Porpoising has hurt other teams more than Aston Martin

The team's pre-season testing was low-key. The new Aston Martin never topped the timesheets, but it did at times show pace to suggest that the car could compete with the likes of McLaren, with so much still unknown ahead of this weekend's 2022 Bahrain Grand Prix. Their time in Barcelona and Bahrain was spent learning all they could about the AMR22, comparing and correlating data, and finding a balance between pain and performance with porpoising, the aerodynamic phenomenon that has become the sport's latest buzzword. It was a bouncing Ferrari in Barcelona that first brought attention to the return of the issue, but it was Mercedes and AlphaTauri who appeared to still be particularly struggling with it by the end of testing in Bahrain. "Obviously, when all the teams turned up in Barcelona to start off with, there was an element of a bit more porpoising up and down the pit lane," McCullough said. "Most teams, during that test, were able to reduce that either through geometry changes or by how you operate the car from a ride height side of things. "You saw teams throughout Bahrain sometimes porpoising, sometimes not, ourselves too. We did some tests that could initiate it, and it's all about that balance between still wanting to maximise performance but also not wanting the porpoising. "It's not good for reliability and it's not good for lots of things. It's that balance between retaining performance and reducing porpoising, which is the balance that everyone's playing with up and down the pit lane, really."

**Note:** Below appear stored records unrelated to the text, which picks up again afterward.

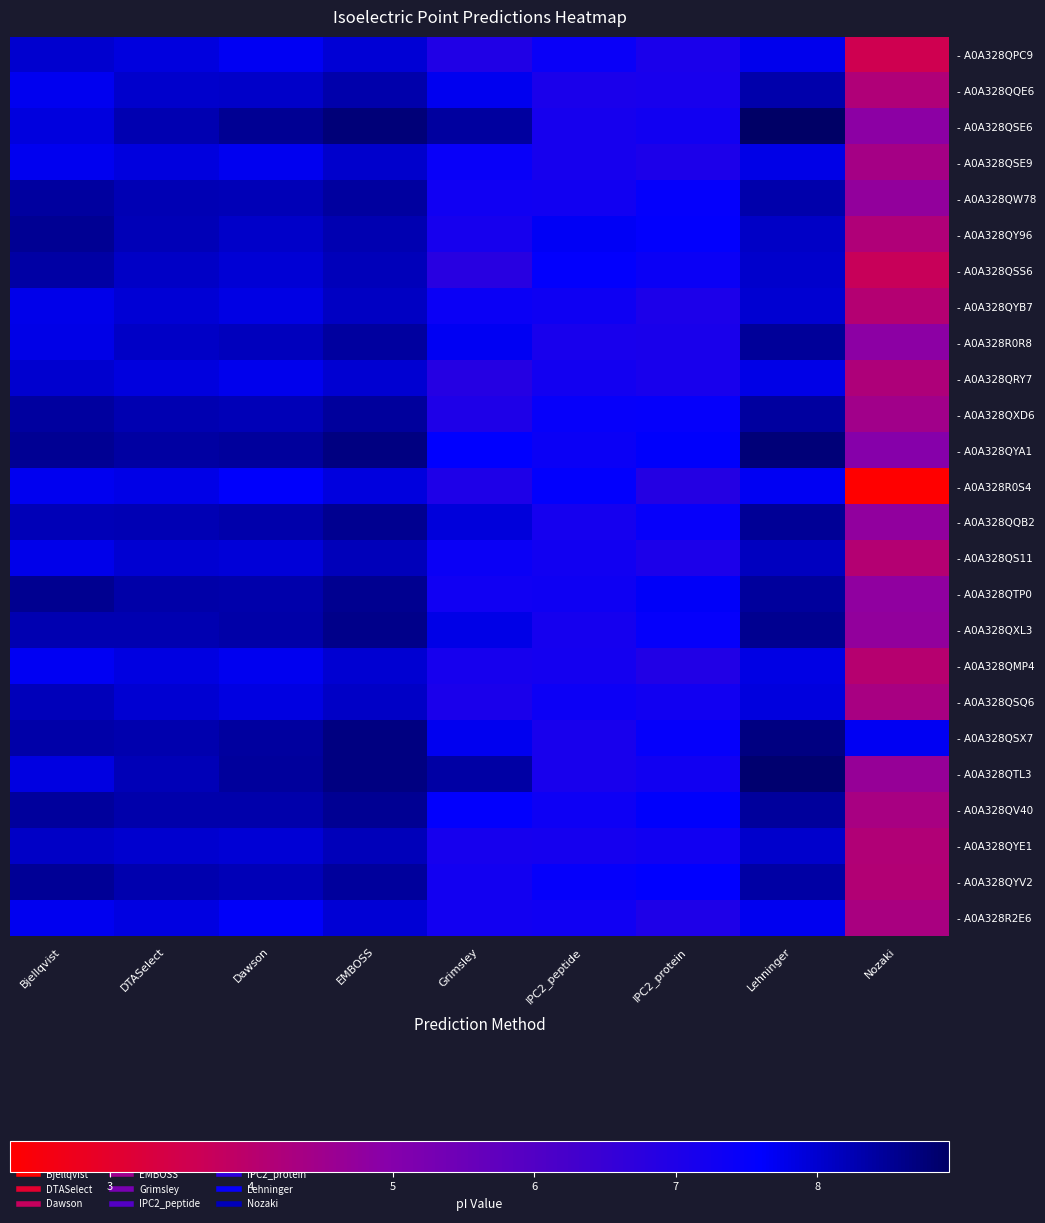

Reading left to right, transcribe all the data shown in this chart.

- A0A328QPC9: Bjellqvist=8.0	DTASelect=7.9	Dawson=7.7	EMBOSS=8.0	Grimsley=7.0	IPC2_peptide=7.4	IPC2_protein=7.1	Lehninger=7.7	Nozaki=3.6
- A0A328QQE6: Bjellqvist=7.7	DTASelect=8.0	Dawson=8.1	EMBOSS=8.3	Grimsley=7.7	IPC2_peptide=7.1	IPC2_protein=7.1	Lehninger=8.3	Nozaki=4.2
- A0A328QSE6: Bjellqvist=7.9	DTASelect=8.3	Dawson=8.5	EMBOSS=8.8	Grimsley=8.4	IPC2_peptide=7.2	IPC2_protein=7.3	Lehninger=8.9	Nozaki=4.9
- A0A328QSE9: Bjellqvist=7.7	DTASelect=7.9	Dawson=7.7	EMBOSS=8.0	Grimsley=7.4	IPC2_peptide=7.2	IPC2_protein=7.1	Lehninger=7.8	Nozaki=4.4
- A0A328QW78: Bjellqvist=8.4	DTASelect=8.2	Dawson=8.2	EMBOSS=8.4	Grimsley=7.3	IPC2_peptide=7.3	IPC2_protein=7.5	Lehninger=8.3	Nozaki=4.7
- A0A328QY96: Bjellqvist=8.5	DTASelect=8.2	Dawson=8.1	EMBOSS=8.3	Grimsley=7.1	IPC2_peptide=7.7	IPC2_protein=7.6	Lehninger=8.1	Nozaki=4.2
- A0A328QSS6: Bjellqvist=8.4	DTASelect=8.1	Dawson=8.0	EMBOSS=8.2	Grimsley=6.8	IPC2_peptide=7.6	IPC2_protein=7.4	Lehninger=8.0	Nozaki=3.7
- A0A328QYB7: Bjellqvist=7.8	DTASelect=8.0	Dawson=7.8	EMBOSS=8.1	Grimsley=7.4	IPC2_peptide=7.3	IPC2_protein=7.1	Lehninger=8.0	Nozaki=4.1
- A0A328R0R8: Bjellqvist=7.8	DTASelect=8.1	Dawson=8.2	EMBOSS=8.4	Grimsley=7.7	IPC2_peptide=7.1	IPC2_protein=7.1	Lehninger=8.5	Nozaki=4.9
- A0A328QRY7: Bjellqvist=8.0	DTASelect=7.9	Dawson=7.7	EMBOSS=8.0	Grimsley=6.9	IPC2_peptide=7.2	IPC2_protein=7.1	Lehninger=7.8	Nozaki=4.2
- A0A328QXD6: Bjellqvist=8.4	DTASelect=8.3	Dawson=8.2	EMBOSS=8.5	Grimsley=7.0	IPC2_peptide=7.5	IPC2_protein=7.5	Lehninger=8.4	Nozaki=4.5
- A0A328QYA1: Bjellqvist=8.5	DTASelect=8.4	Dawson=8.4	EMBOSS=8.7	Grimsley=7.6	IPC2_peptide=7.4	IPC2_protein=7.6	Lehninger=8.8	Nozaki=5.0
- A0A328R0S4: Bjellqvist=7.7	DTASelect=7.8	Dawson=7.6	EMBOSS=7.9	Grimsley=7.0	IPC2_peptide=7.5	IPC2_protein=6.9	Lehninger=7.7	Nozaki=2.3
- A0A328QQB2: Bjellqvist=8.2	DTASelect=8.2	Dawson=8.3	EMBOSS=8.6	Grimsley=7.9	IPC2_peptide=7.2	IPC2_protein=7.5	Lehninger=8.5	Nozaki=4.8
- A0A328QS11: Bjellqvist=7.8	DTASelect=8.0	Dawson=7.9	EMBOSS=8.2	Grimsley=7.4	IPC2_peptide=7.3	IPC2_protein=7.1	Lehninger=8.1	Nozaki=4.1
- A0A328QTP0: Bjellqvist=8.6	DTASelect=8.3	Dawson=8.3	EMBOSS=8.6	Grimsley=7.3	IPC2_peptide=7.3	IPC2_protein=7.6	Lehninger=8.4	Nozaki=4.8
- A0A328QXL3: Bjellqvist=8.3	DTASelect=8.3	Dawson=8.3	EMBOSS=8.6	Grimsley=7.8	IPC2_peptide=7.2	IPC2_protein=7.5	Lehninger=8.6	Nozaki=4.7
- A0A328QMP4: Bjellqvist=7.7	DTASelect=7.8	Dawson=7.7	EMBOSS=8.0	Grimsley=7.1	IPC2_peptide=7.2	IPC2_protein=7.0	Lehninger=7.8	Nozaki=4.0
- A0A328QSQ6: Bjellqvist=8.2	DTASelect=8.0	Dawson=7.8	EMBOSS=8.1	Grimsley=7.1	IPC2_peptide=7.4	IPC2_protein=7.3	Lehninger=7.9	Nozaki=4.3
- A0A328QSX7: Bjellqvist=8.3	DTASelect=8.3	Dawson=8.4	EMBOSS=8.7	Grimsley=7.7	IPC2_peptide=7.1	IPC2_protein=7.5	Lehninger=8.7	Nozaki=7.7
- A0A328QTL3: Bjellqvist=7.8	DTASelect=8.2	Dawson=8.5	EMBOSS=8.7	Grimsley=8.4	IPC2_peptide=7.1	IPC2_protein=7.3	Lehninger=8.8	Nozaki=4.7
- A0A328QV40: Bjellqvist=8.4	DTASelect=8.3	Dawson=8.3	EMBOSS=8.5	Grimsley=7.5	IPC2_peptide=7.3	IPC2_protein=7.6	Lehninger=8.4	Nozaki=4.3
- A0A328QYE1: Bjellqvist=8.1	DTASelect=8.0	Dawson=8.0	EMBOSS=8.2	Grimsley=7.2	IPC2_peptide=7.2	IPC2_protein=7.2	Lehninger=8.0	Nozaki=4.2
- A0A328QYV2: Bjellqvist=8.5	DTASelect=8.3	Dawson=8.2	EMBOSS=8.4	Grimsley=7.2	IPC2_peptide=7.5	IPC2_protein=7.6	Lehninger=8.4	Nozaki=4.1
- A0A328R2E6: Bjellqvist=7.7	DTASelect=7.9	Dawson=7.7	EMBOSS=8.0	Grimsley=7.2	IPC2_peptide=7.3	IPC2_protein=7.0	Lehninger=7.7	Nozaki=4.3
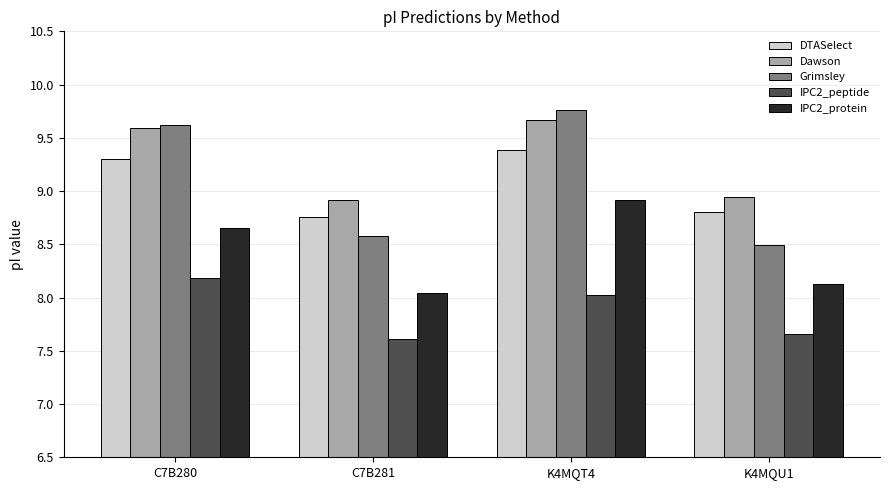

What is the average value of the IPC2_protein series?

8.4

McCullough: New tyres threw up no surprises

"We obviously did some mule car testing last year ourselves, at Silverstone and then at the end of the Abu Dhabi test with the 18 inch tyres," McCullough continued. "The tyres are so dependent on the load you put into them, and also the kind of tracks that you go to!" Much of the work done in Bahrain has helped the team to build their understanding of the new 18-inch tyres, McCullough has said, allowing them to calibrate their data with that from the simulator back at Silverstone, a crucial step ahead of a season with 23 different events. "Having done Silverstone and Abu Dhabi, then to go into Barcelona and Bahrain, they're very different tracks, very different tarmacs, different energy inputs. But also the characteristic of these cars puts the load into the tyres in a very different way, as well," he continued. "I think from a tyre side of things, it's largely as we thought it was going to be. They are quite different, the tyres, but they're still Pirelli tyres."

Cognizant 'more that just a sticker on the car' for Aston Martin

Aston Martin's testing work was carried out with the support of information technology partner Cognizant, who in return have kept their large share of real estate on the car's livery for the new season. "We've been working with Cognizant now for the last year, and throughout the year they've been getting to understand how we work with a lot of workshops and sessions," McCullough explained.

"They're now at a stage where they really understand what we do with all our data, and how we post-process it, how we store it, how we visualise it and how we interpret the data. "There's a lot of online meetings, and even people working at the factory, just getting them to understand what we're doing and use their skill set to help us just be more efficient. "You talk about the cost cap, processing data and visualising data, when our job's all about data, is just so important. "They're more than just a sticker on the car. That's largely where they're getting more and more involved with us."